▶ [Work to be completed]
Please count the lines below that contain the string "chart" and reply with that number alone.

::::::::::

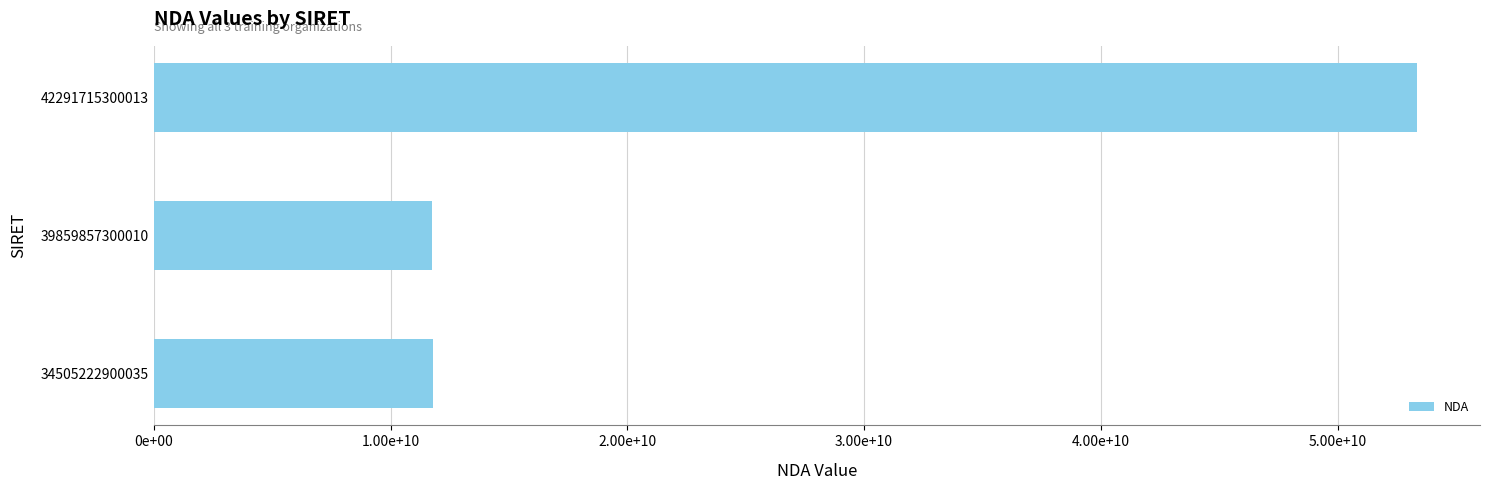

Does the chart contain stacked bars?

No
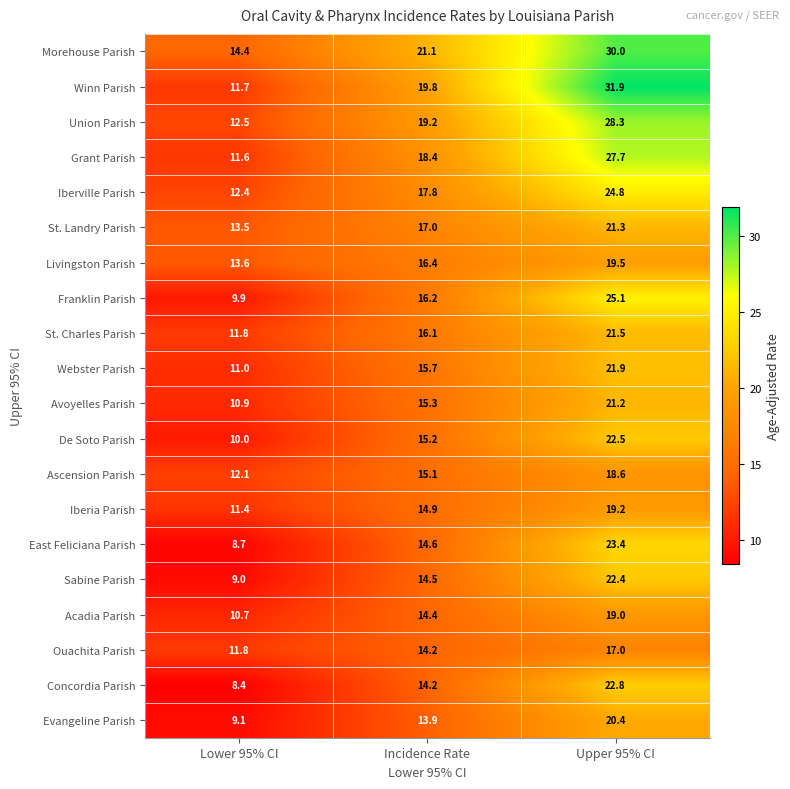

What is the spread (max minus min) of values at Upper 95% CI?

14.9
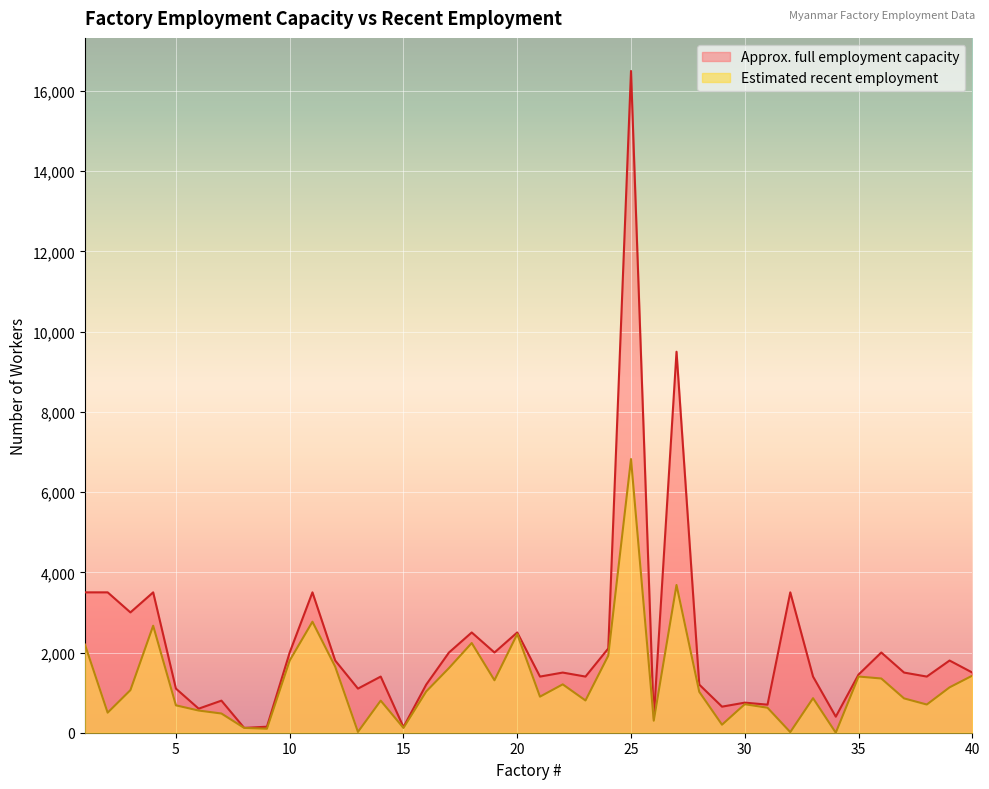

In Approx. full employment capacity, how many points are lower than both neighbors (excluding endpoints)?

13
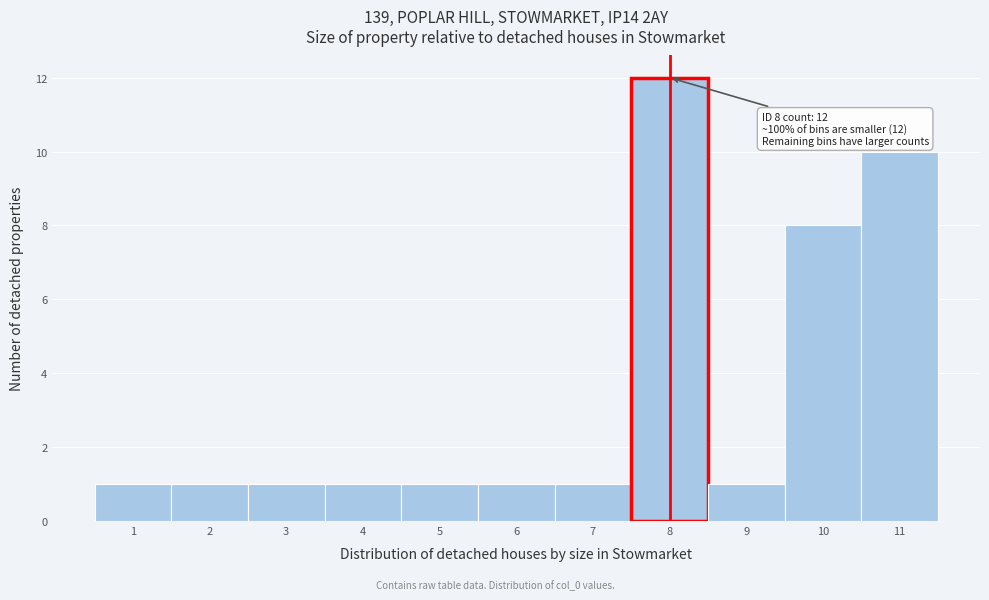

Which range on the x-axis has the tallest bar?

7.5 to 8.5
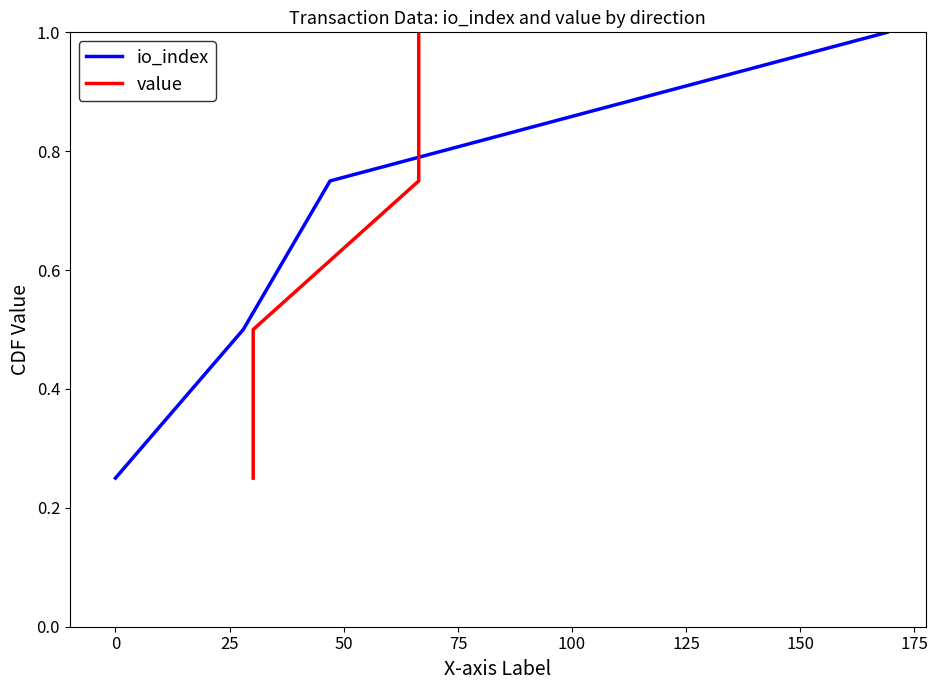

True or false: io_index has more than 1 interior local peaks.

False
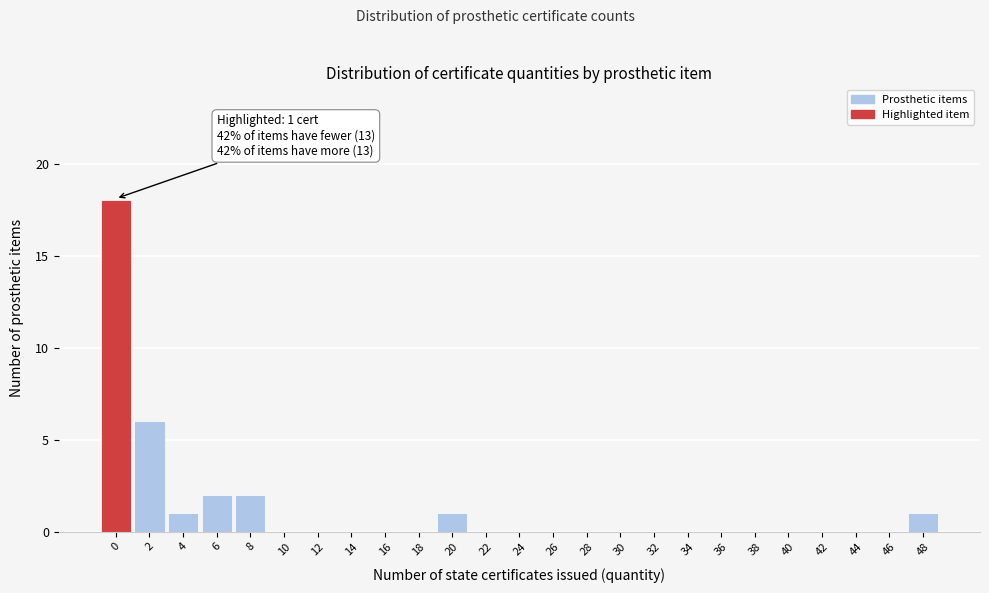

Which range on the x-axis has the tallest bar?

-0.5 to 1.5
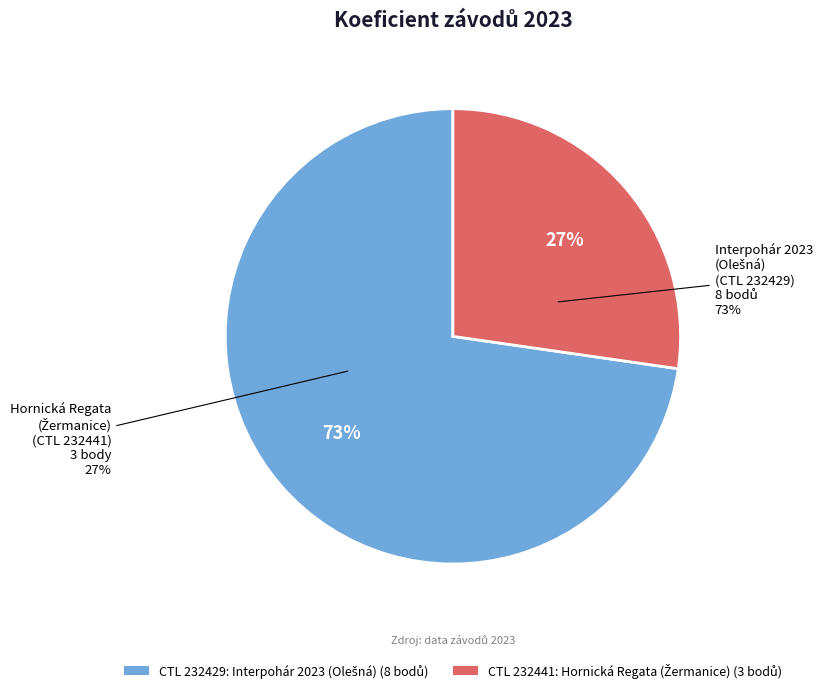

To the nearest percent, what is the difference between the 232429 and 232441 slice percentages?

45%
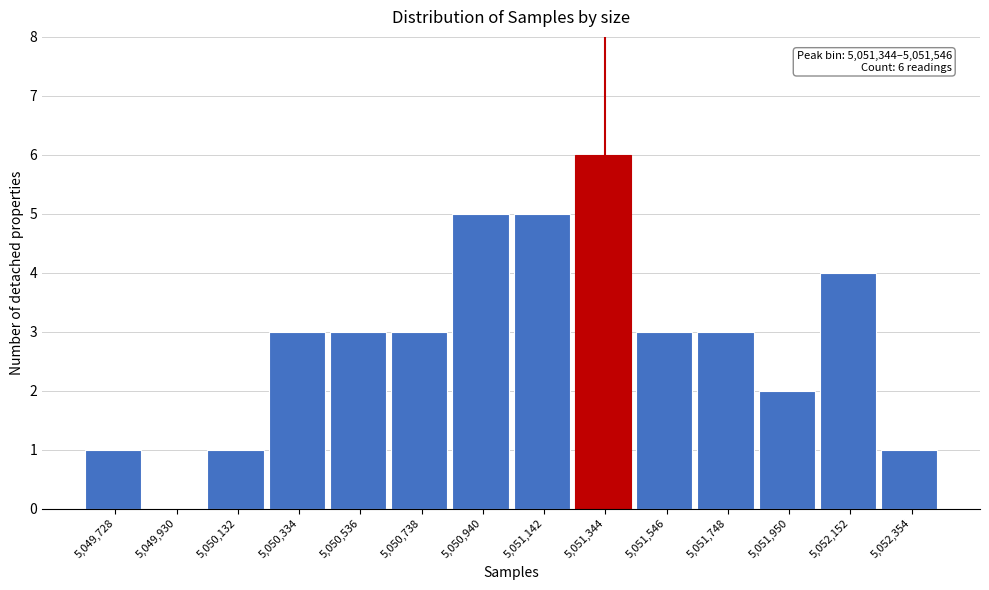

Reading left to right, transcribe all the data shown in this chart.

5,049,728=1	5,049,930=0	5,050,132=1	5,050,334=3	5,050,536=3	5,050,738=3	5,050,940=5	5,051,142=5	5,051,344=6	5,051,546=3	5,051,748=3	5,051,950=2	5,052,152=4	5,052,354=1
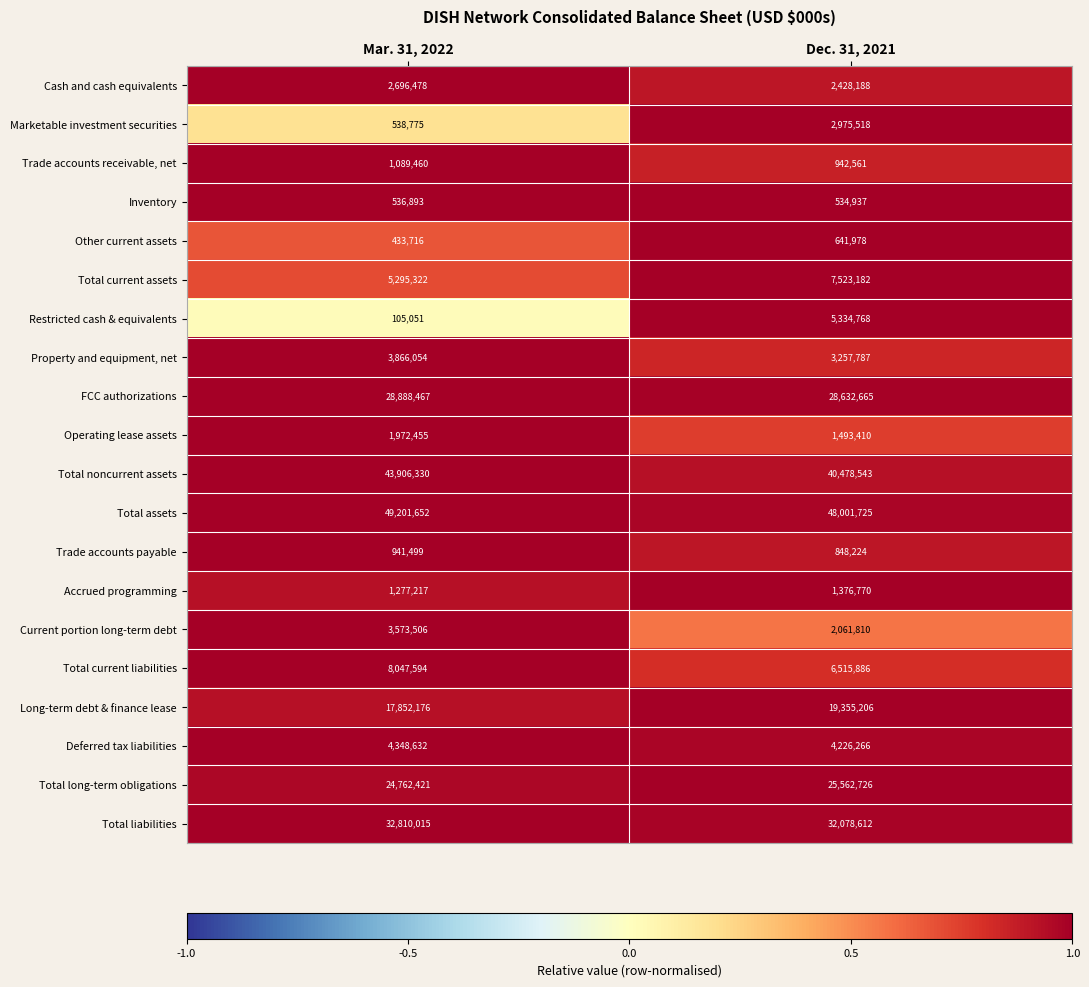

What is the maximum value shown in the chart?

49201652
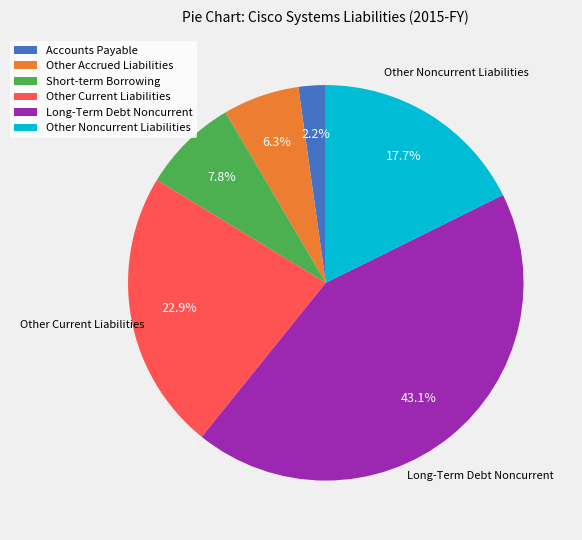

To the nearest percent, what percentage of the pie is Other Accrued Liabilities?

6%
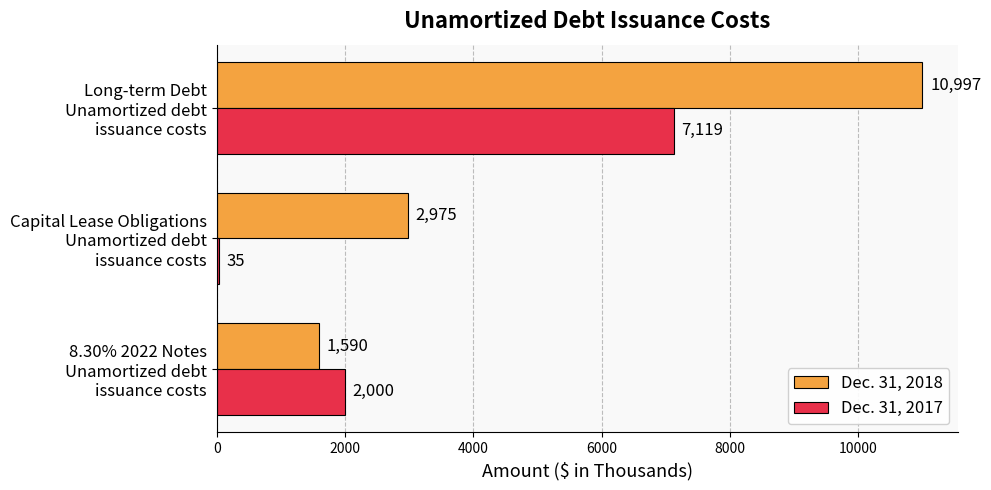

What is the minimum value shown in the chart?

35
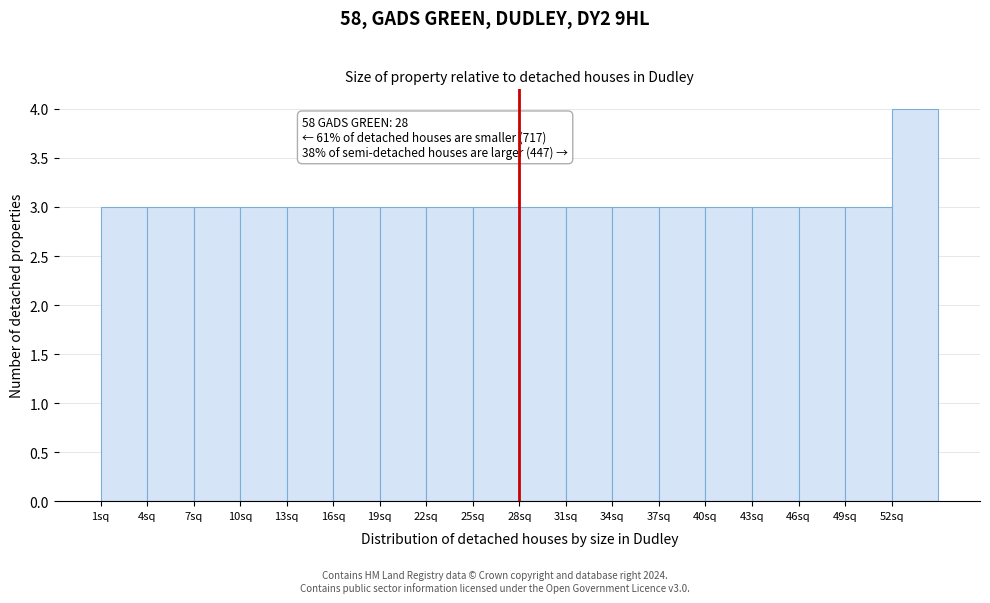

Over which range of the x-axis is the bar tallest?

52 to 55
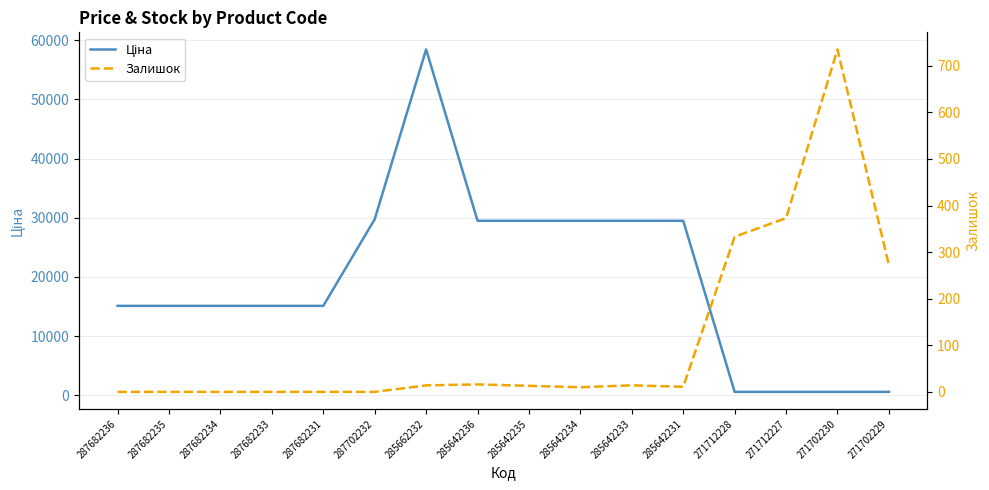

Which has a higher value, 271712227 or 287682231?

287682231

::::::::::

▶ [The completed task]
4